CM . . .
. Volume XX Number 27. . . .March 14, 2014
Awkward, food-obsessed grade seven student Bob’s cozy life is turned upside-down with the arrival at his school of Imre Lazar, an orphaned “survivor” of a nuclear accident that has left him dead, and yet alive. Calling the syndrome “pedes mortuus”, Imre is taken in by the army who are attempting to give him a normal childhood in a new school, all the while studying his condition. After his feats of amazing strength alert the school and the media to his unusual condition, the community erupts in protests against his presence and counter-protests against this “racism.” Bob’s best friend, Evil-O, (“Olive” backwards) becomes Imre’s friend and protector, slowly winning over the conflicted and frightened Bob. When the CBC comes to film a documentary on the three unlikely friends, Bob discovers another secret—Imre has a younger sister, Kato, a real zombie who eats brains—and he has to help the two escape for their own and the community’s safety.
A thoroughly original, quirky, and highly entertaining story, this book is classic Scrimger. Without any trace of earnestness, he turns the story of Imre into an allegory on xenophobia, a touching story of friendship, and a somewhat campy adventure that taps into, and yet subverts, kids’ love of horror and monsters. Bob is an obsessive, unusual and yet thoroughly believable pre-teen, and his narration rings entirely true to his ironic, worldly, cynical, and highly immature nature. His conflicting feelings about Imre play out in an open, natural way. Evil-O, his much more fearless companion, turns the typical boy-girl relationship on its head. But it is Imre who is the best invention, an awkward, deadpan, self-mocking young man who hides great emotional pain while laughing at his own inability to stop his hands from falling off (he re-attaches them with duct tape).

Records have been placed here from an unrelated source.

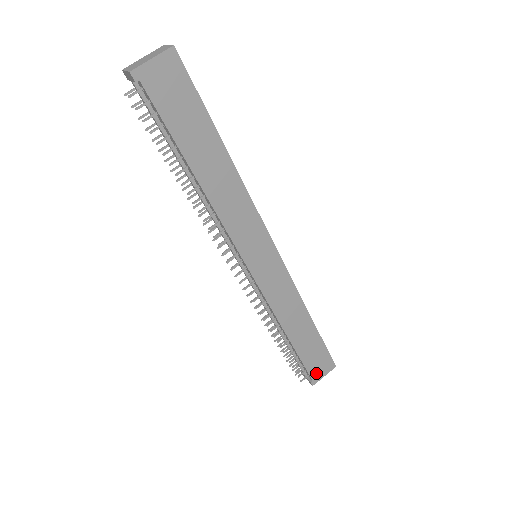
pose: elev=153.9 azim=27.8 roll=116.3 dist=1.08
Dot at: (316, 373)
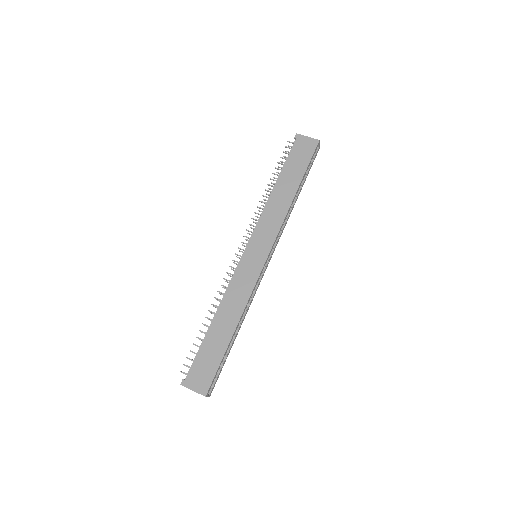
Dot at: (193, 377)
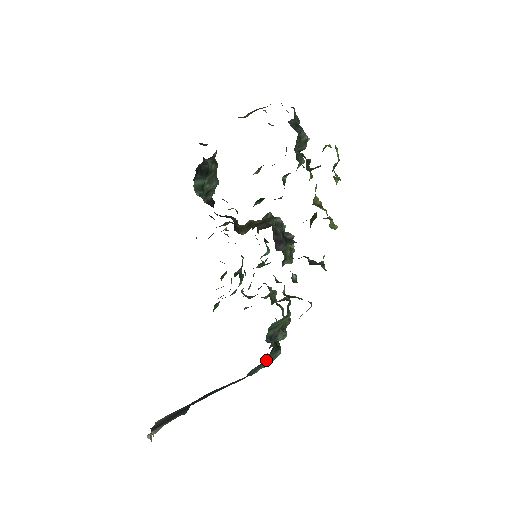
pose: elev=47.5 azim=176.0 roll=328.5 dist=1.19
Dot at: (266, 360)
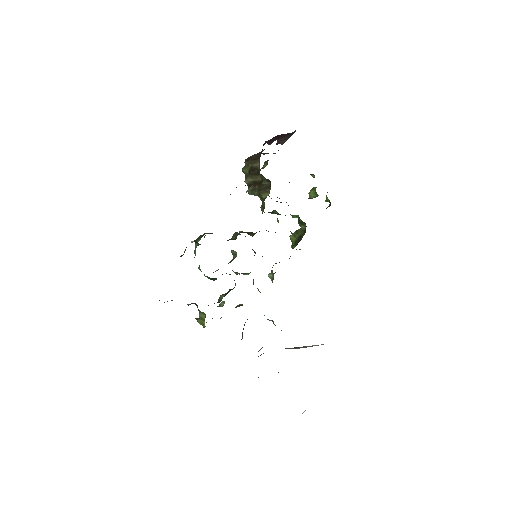
Dot at: occluded
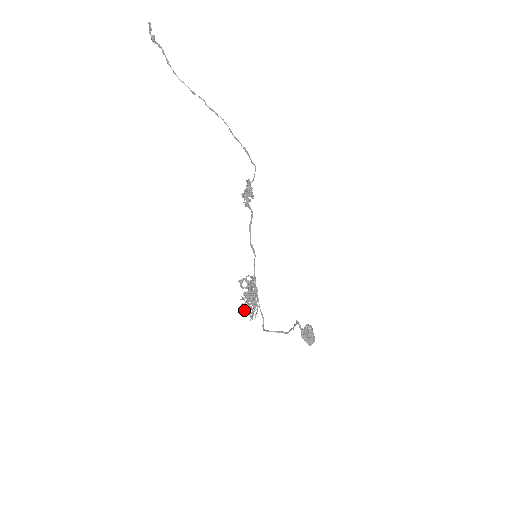
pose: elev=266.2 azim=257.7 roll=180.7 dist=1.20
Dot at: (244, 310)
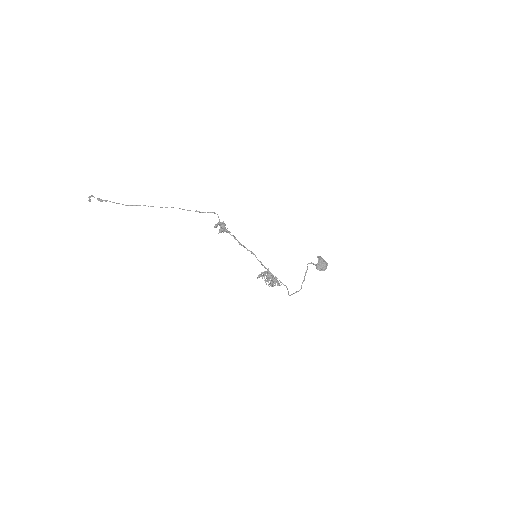
Dot at: occluded
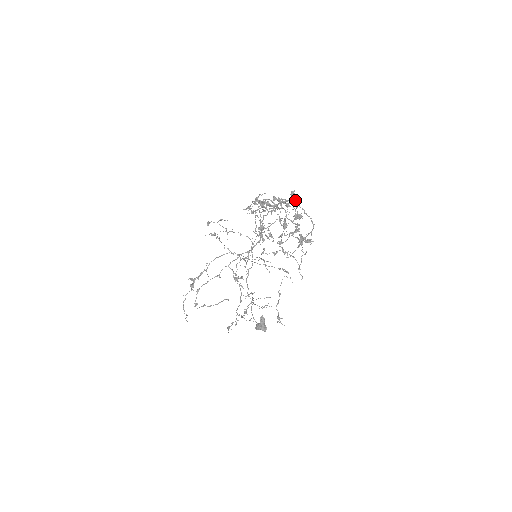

Two very touching scenes are handled deftly by Scrimger who scrubs all sappiness out them: the one above, where Bob tries to get past his initial fear and poor treatment of Imre; and a later scene wherein school bully Calvin confesses to Bob that his older brother Luther aims to burn down the army house where Imre lives. Bob thinks Calvin is telling him because he feels guilty at how he’s treated both Bob and Imre, but Calvin simply says he still thinks Bob’s a loser, he’s still afraid of Imre, but who he really hates is Luther. A tiny glimpse into what might be an abusive home situation, but it is quickly overtaken by the rush to save Imre (and, as it turns out, Kato, his secret baby sister). And everywhere throughout the story is the presence of the media and the protesters, reflecting what young people would likely see as the skewed view of the world adults present.
The book is not without its flaws. Some characters seem to have little purpose—Bob’s teachers, the Foubert kids, his strange friend Gezink—and there isn’t a terribly taut plot structure connecting the army project and Kato, who is described as being a “zombie” as opposed to Imre’s “zomboy”, without really specifying what that might mean in either a scientific or mythological way. Imre saves Bob from a vicious dog attack, yet the neighbor who owns the dog is never taken to task and continues to taunt neighborhood kids with the obviously dangerous animal. Bob nascent romantic feelings for Evil-O seem a bit of a distraction and handled in an awkward way that pales in comparison to the masterful development of Bob and Imre’s difficult friendship.
Still, Zomboy is a highly original and substantial book, and fans of Scrimger will not be disappointed.
R. Todd Kyle is the CEO of the Newmarket Public Library in Ontario.